• _Exercise instructions_: Continue the article about Amazon's Price Check app, starting right after its last line.

By Steven B. Schweitzer
Amazon’s Price Check Mobile Phone App Serves as the Newest Threat to All Retailers
Big boxes know how you shop in their stores. They know your buying habits, your favorite store location, your favorite products, the time of day you spend the most money, and the list goes on. Now, Amazon’s new Price Check mobile phone app will know that too.
The app assures you are getting the best price on anything –seriously anything… just by taking a picture of it or scanning the barcode. OK, the price scanning feature isn’t new to mobile commerce, so what’s the rub? Amazon blatantly asks the user to share in-store brick-n-mortar prices with their mobile device. This is yet another foray into guerrilla marketing and pricing intelligence by someone other than a big box. Do you think Big Boxes like this? No. Do small retailers, like the fly shop owner, like this? No. What can you do about it? Nothing really.
Online Retailing Behemoths Are the New King of the Hill
Many retail pundits argue the price app gives the online retailer an unfair advantage over smaller competitors. Besides the obvious intel of price matching, the app can also give über-valuable geo-location pricing data – no other online retailer has this capacity for public and global data mining to-date. Why does the model work? Because the customer gets rewarded by seeing the lowest local price real-time, as the app promises. And, even though the retailing community is speaking out against Amazon, it’s still free press even if it’s bad press, and it all helps Amazon. Remember, savvy shoppers aren’t loyal, which is where Amazon makes bank. Ironically, many of the vocal nay-saying nationwide retailers also sell direct via Amazon. Hmmm.
Who Does This Benefit?

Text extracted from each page

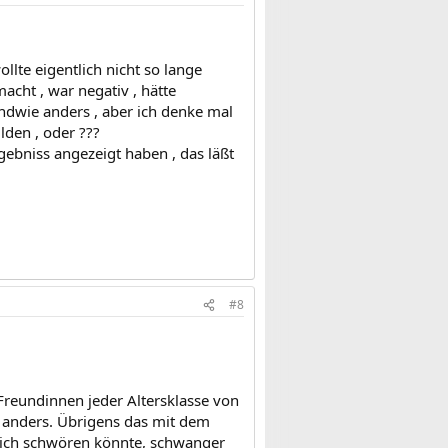
llte eigentlich nicht so lange
acht , war negativ , hätte
gendwie anders , aber ich denke mal
lden , oder ???
rgebniss angezeigt haben , das läßt
#8
i Freundinnen jeder Altersklasse von
hl anders. Übrigens das mit dem
ß ich schwören könnte, schwanger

• _Task result_:
The price-conscious shopper reaps the reward, obviously. And, Amazon builds an exclusive ocean of data to evaluate the invaluable “four P’s” of marketing: Price, Promotion, Placement and Product. The rest of the selling world is under threat. Keep in mind that online retailers don’t pay sales tax unless they have a physical presence in a state. Combine this with the fact they have an assumed lower overhead (little to no real estate costs, no retail staff and management, less inventory, etc) and they become extremely price competitive, talking directly into the pocketbooks of the price-conscious public.
I surmise we will see other online retail behemoths and even smaller retailers and independents to follow suit. The data is free, the retailer just needs to build an app to acquire it – it’s a no-brainer. It also cements the way price-sensitive shoppers spend their money. They’ll go to a brick-n-mortar to touch, feel and try on products. They’ll scan it and gain immediate intel on where to purchase it less expensively, even paying no taxes. They’ll buy it on their mobile device from an online retailer while standing in the brick-n-mortar store, or they’ll go home and fire up the desktop to shop in the comfort of their own home. Either way, consumers are now armed with a necessary shopping tool and brick-n-mortar stores just become showrooms for Amazon.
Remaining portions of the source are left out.